Election day already? It’s time for the Columbia College Student Council first-year elections, and the race is looking slightly different this year.
After changing the voting process last semester, further adjustments are in the works, starting with smaller-scale tweaks for the first-year election cycle.
Last spring was the first time students voted for candidates by plurality instead of majority. While students have traditionally chosen among contenders to pick a single candidate, the new system allows voters to rank candidates in order of preference. Candidates with the majority vote are elected to office.
After several election cycles with low voter turnout, council members last year said they hoped that the new system would draw out previously apathetic Columbia College voters as well as encourage a wider and more diverse pool of people to run.
CCSC President Sue Yang, CC ’10, said that the elections board this year is test-driving some new policies for the upcoming first-year elections. While there may be broader policy changes for the wider council elections in the spring, the board is looking to make the elections cycle more accessible for first-years interested in running.
The campaign materials and instructions have been streamlined, and forms have been posted to the CCSC elections Web site.
Yang said that the board also sought to tweak the runoff system introduced last year to make the voting process less confusing.
James Bogner, chair of the elections board and CC ’10, said that one major initiative for the first-year elections is to move away from using so much paper in candidate advertising. While posting fliers was an effective way for parties to campaign, the board this year is giving candidates the option to divert some of their campaign funds from posters to Web site design. About half of the first-year parties chose this option.
The campaign funding process has also changed. While candidates in the past were given a certain cut of money to spend on advertising, candidates must now put their own money up-front to be reimbursed by University funds later. While Bogner said that this was not a perfect system, it does allow for more flexibility in funneling funds into online advertising, whereas the old system was more rigid in the ways the money could be spent. Candidates would get a certain amount for posters, and then a maximum of about 10 dollars for Web site construction, whereas now all that money can be put into the Web.
With three full tickets and three half-tickets running, the elections have drawn out a larger group of first-years than in recent years. Bogner said he was encouraged by streamlining efforts from the CCSC and the elections board as well as an updated voting system that will “serve us well for the next decade or so.”
The same runoff system used in the executive board elections last year will be in effect here, and, according to Bogner, the policy is sticking.
“The University Senate highly recommends that that’s the system that’s used,” he commented. “It’s the fairer system.”
This system most adequately represents the opinions of the student body, he said, as it prevents all members of parties from being automatically elected.

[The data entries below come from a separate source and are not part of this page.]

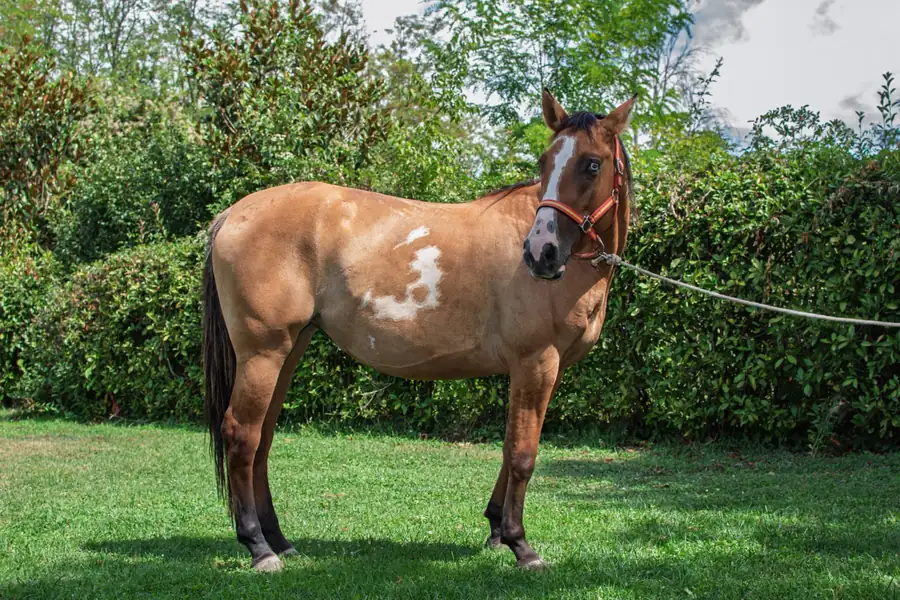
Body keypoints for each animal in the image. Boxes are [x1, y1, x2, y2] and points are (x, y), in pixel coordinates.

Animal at [202, 89, 636, 572]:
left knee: (263, 438)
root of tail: (233, 214)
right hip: (263, 353)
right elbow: (523, 454)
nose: (540, 252)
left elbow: (509, 449)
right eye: (545, 162)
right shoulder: (535, 362)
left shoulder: (544, 370)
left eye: (592, 164)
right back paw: (258, 547)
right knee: (242, 436)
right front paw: (521, 544)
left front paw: (496, 530)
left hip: (289, 350)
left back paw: (279, 541)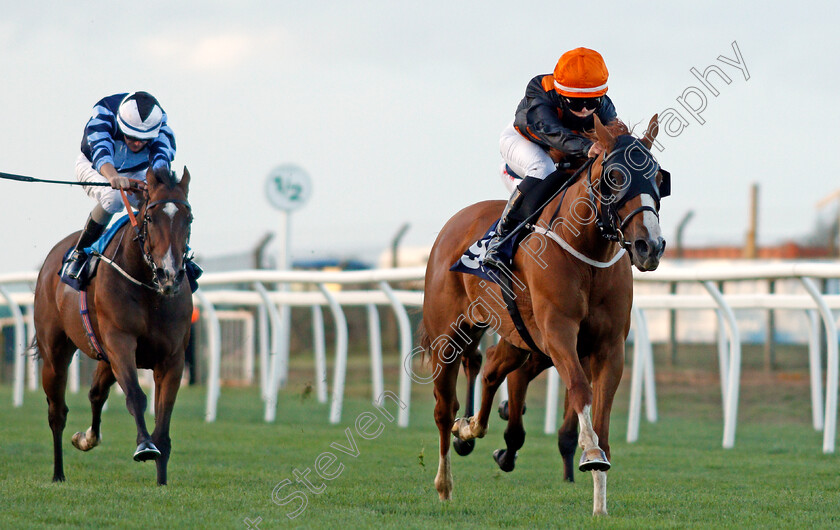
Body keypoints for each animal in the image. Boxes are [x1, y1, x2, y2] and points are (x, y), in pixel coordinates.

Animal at [34, 167, 194, 484]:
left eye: (188, 219)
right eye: (150, 218)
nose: (170, 275)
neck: (149, 288)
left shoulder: (172, 357)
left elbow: (164, 415)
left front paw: (162, 480)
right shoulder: (120, 342)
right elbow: (135, 396)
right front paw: (145, 446)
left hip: (104, 357)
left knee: (96, 393)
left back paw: (87, 438)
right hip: (55, 353)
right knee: (57, 411)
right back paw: (58, 474)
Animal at [420, 114, 668, 512]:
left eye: (659, 177)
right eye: (615, 175)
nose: (651, 246)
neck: (589, 254)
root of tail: (455, 222)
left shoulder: (609, 346)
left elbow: (602, 413)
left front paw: (600, 499)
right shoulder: (559, 333)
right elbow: (580, 388)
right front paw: (590, 456)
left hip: (517, 336)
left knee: (492, 366)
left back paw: (470, 428)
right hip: (448, 336)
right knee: (444, 409)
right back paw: (445, 482)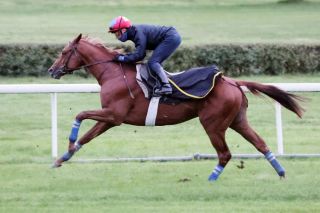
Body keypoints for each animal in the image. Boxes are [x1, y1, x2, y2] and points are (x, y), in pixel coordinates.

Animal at [47, 34, 302, 181]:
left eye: (64, 52)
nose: (52, 70)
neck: (114, 73)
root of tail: (231, 81)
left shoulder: (114, 114)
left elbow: (81, 115)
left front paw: (69, 141)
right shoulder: (110, 119)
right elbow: (87, 137)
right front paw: (62, 158)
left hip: (213, 124)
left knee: (225, 154)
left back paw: (210, 180)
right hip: (238, 120)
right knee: (261, 143)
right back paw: (281, 173)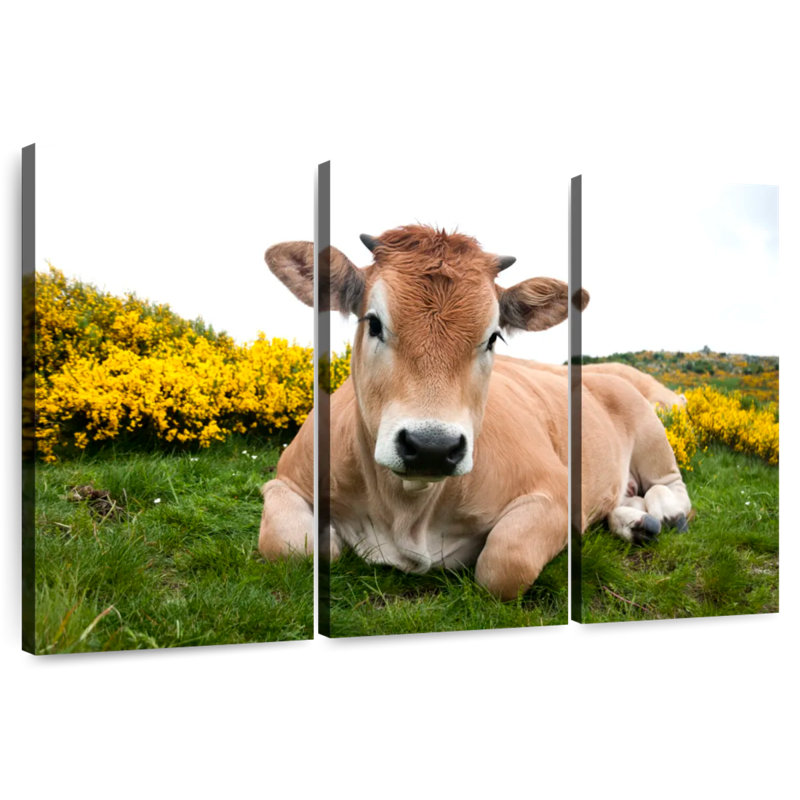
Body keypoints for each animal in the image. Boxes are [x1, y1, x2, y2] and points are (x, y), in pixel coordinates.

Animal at [258, 225, 691, 600]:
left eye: (493, 337)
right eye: (374, 323)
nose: (431, 447)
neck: (406, 512)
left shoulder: (556, 493)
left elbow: (504, 563)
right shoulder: (286, 479)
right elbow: (288, 545)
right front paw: (327, 538)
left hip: (652, 436)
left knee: (671, 487)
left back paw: (665, 515)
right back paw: (636, 522)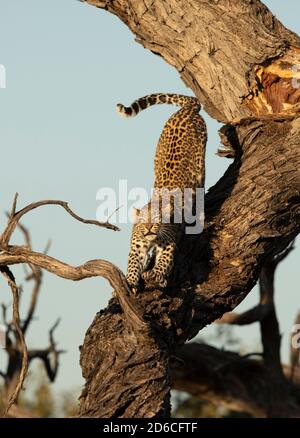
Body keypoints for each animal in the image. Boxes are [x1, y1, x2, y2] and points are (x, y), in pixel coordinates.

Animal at [116, 93, 207, 288]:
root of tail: (187, 109)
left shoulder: (169, 242)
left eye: (158, 218)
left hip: (200, 166)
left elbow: (165, 260)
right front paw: (131, 281)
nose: (149, 227)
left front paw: (156, 274)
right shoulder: (137, 246)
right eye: (143, 220)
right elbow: (132, 263)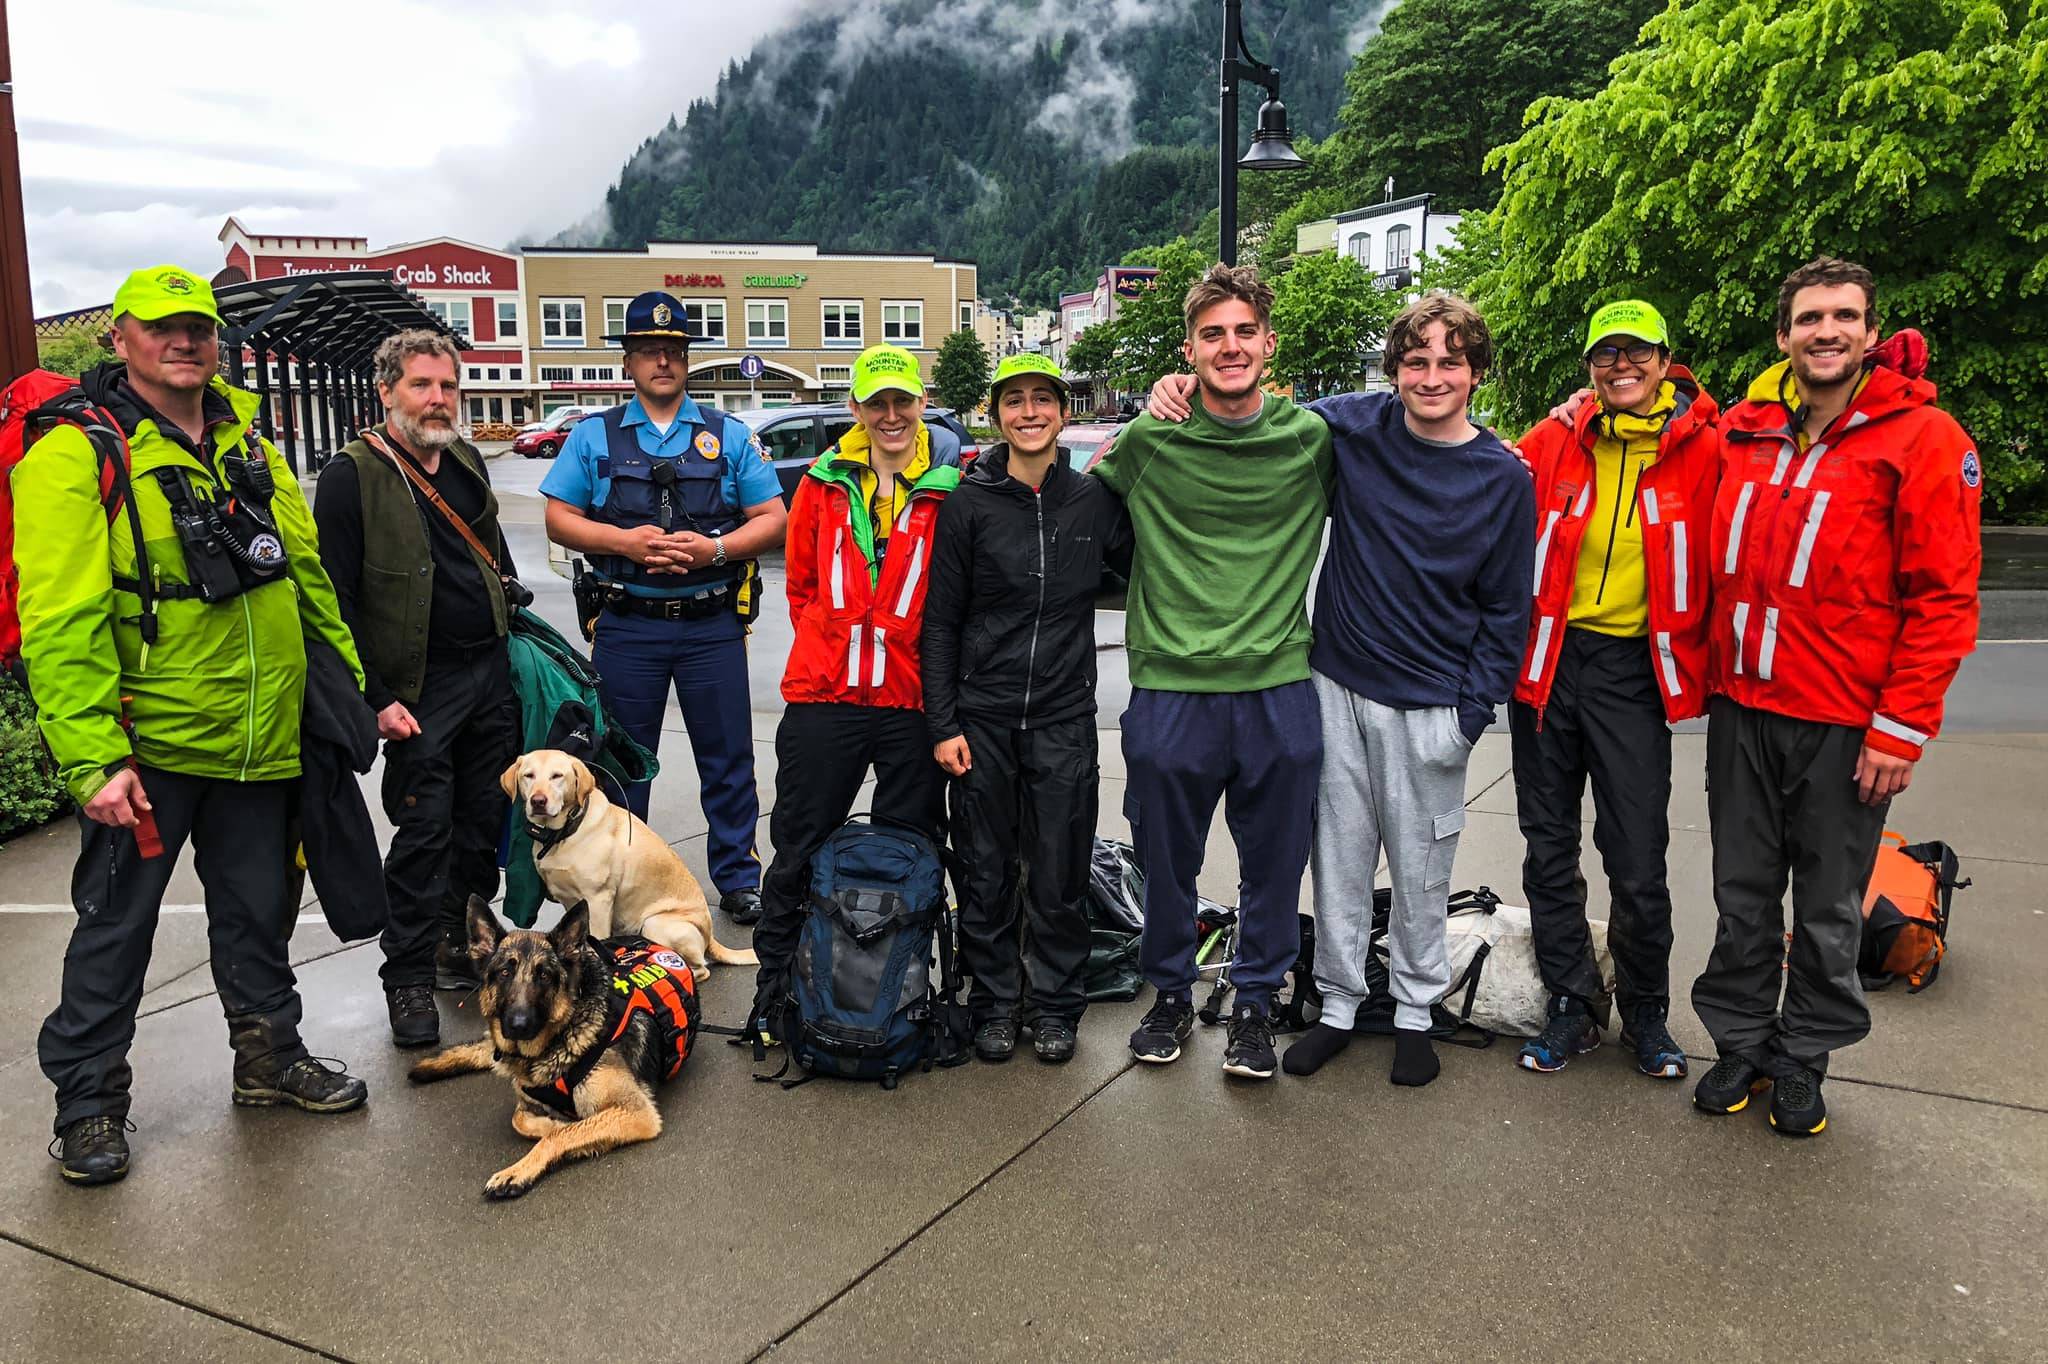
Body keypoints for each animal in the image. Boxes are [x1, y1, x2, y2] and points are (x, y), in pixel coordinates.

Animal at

When the polls open on Tuesday, students will be able to rank their favorites in a long list of possible representatives. Although the candidates for president and vice president are still elected together, those running for other positions can be elected from different parties.
The polls open Tuesday at 9 a.m. with a candidate debate at 9 p.m. Voting will be open for 48 hours this year, a slight increase from the approximate day-and-a-half given to voters in past years.